Getting a forest certified is far from simple, however, with prospective projects forced to weigh competing domestic and international programmes and methodologies before settling on a fit. “There isn’t a clear-cut answer as to which program is best,” Kitade said, adding that whichever the team chose, the value of the forest had to be properly assessed.
Higher-integrity credits — those that rigorously demonstrate genuine emission reductions or removals — command stronger prices, according to Maruyama, who said global data showed prices rising by about 38 to 60 per cent when biodiversity was built into a project, compared with credits based on carbon alone.
The Ishinomaki team ultimately chose the Verified Carbon Standard (VCS) Programme’s Improved Forest Management methodology, certified by industry giant Verra, which calculates credits by comparing a project’s emissions and carbon-stock changes with a dynamic, country-wide baseline.
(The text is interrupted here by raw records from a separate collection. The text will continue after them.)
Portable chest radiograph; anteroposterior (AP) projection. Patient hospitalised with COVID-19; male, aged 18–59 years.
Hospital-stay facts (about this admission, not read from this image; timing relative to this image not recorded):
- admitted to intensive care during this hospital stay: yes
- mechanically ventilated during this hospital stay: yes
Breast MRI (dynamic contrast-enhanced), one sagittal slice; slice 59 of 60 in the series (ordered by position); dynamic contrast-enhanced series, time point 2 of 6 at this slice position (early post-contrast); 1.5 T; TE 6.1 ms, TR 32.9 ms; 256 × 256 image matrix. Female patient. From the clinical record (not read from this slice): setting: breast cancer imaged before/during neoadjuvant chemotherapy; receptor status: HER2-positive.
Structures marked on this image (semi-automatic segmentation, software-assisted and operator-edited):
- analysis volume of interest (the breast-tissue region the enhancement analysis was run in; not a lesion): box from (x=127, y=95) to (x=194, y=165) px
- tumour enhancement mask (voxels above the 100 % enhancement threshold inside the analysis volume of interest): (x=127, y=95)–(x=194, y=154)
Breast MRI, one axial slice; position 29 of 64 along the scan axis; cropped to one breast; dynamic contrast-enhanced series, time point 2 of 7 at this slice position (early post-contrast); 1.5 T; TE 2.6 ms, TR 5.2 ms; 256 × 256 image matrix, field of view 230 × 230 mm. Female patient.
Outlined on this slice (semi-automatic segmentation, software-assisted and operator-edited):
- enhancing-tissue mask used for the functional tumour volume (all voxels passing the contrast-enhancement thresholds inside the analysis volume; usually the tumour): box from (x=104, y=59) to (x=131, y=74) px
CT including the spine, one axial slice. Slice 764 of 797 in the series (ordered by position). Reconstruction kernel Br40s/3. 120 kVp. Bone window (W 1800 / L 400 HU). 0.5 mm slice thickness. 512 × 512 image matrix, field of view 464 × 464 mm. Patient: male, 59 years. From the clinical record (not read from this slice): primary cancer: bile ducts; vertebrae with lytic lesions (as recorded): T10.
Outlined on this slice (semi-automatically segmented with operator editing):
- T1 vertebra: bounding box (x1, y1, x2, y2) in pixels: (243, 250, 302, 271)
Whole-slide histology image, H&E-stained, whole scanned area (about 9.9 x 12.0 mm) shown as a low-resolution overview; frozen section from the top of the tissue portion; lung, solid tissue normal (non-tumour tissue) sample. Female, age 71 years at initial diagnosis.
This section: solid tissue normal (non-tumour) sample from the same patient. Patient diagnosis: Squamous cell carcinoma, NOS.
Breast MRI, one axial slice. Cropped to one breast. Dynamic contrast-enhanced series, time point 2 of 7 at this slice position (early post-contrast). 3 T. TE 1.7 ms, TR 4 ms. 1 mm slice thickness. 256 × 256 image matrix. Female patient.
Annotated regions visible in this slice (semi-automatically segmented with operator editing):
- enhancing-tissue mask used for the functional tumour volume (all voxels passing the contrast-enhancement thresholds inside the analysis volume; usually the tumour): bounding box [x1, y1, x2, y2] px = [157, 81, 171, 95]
Abe said the team had aimed for the certification because satellite technology could supply accurate carbon data and because VCS credits were high-quality and widely traded worldwide.
Active only since 2025, the VCS methodology remains relatively new and is being revised to widen its global reach, prompting the Ishinomaki members to rework their application using Japan’s national forest inventory data. They remain confident of eventual certification.
The Japanese government is also banking on forest carbon credits, with Forestry Agency figures showing the nation’s forests removed roughly 45 million tonnes of CO2 in 2023, a figure counted in national net emissions. Tokyo hopes forests will remove 72 million tonnes annually by 2040, a roughly 60 per cent increase unlikely to materialise without significant activity from foresters nationwide.
To get there, the government is deploying its own J-Credit system, a programme launched in 2013 that covers a range of emission-reduction activities and had 356 forestry-related projects registered as of March. Maruyama said J-Credits were in effect being used to implement government policy, with recent moves to fold biodiversity value into the scheme as well.
The programme carries a key limitation, however, with the only eligible forests being those also certified under the government’s Forest Management Planning System — just 27 per cent of non-national forests as of March 2024. International programmes carry their own baggage, with recent investigations, including into Verra, concluding that many credits did not represent genuine reductions or change how forests were managed.
Even so, many still see carbon finance as an important tool for mobilising resources against the climate crisis, provided the rules are tight enough to ensure integrity. Retierez said that without action to improve Japan’s degraded plantation forests, they risked becoming net carbon emitters, and that modern forestry was shifting towards more selective, cautious management — one that hoped to “create an impulse, show a route, and give confidence.”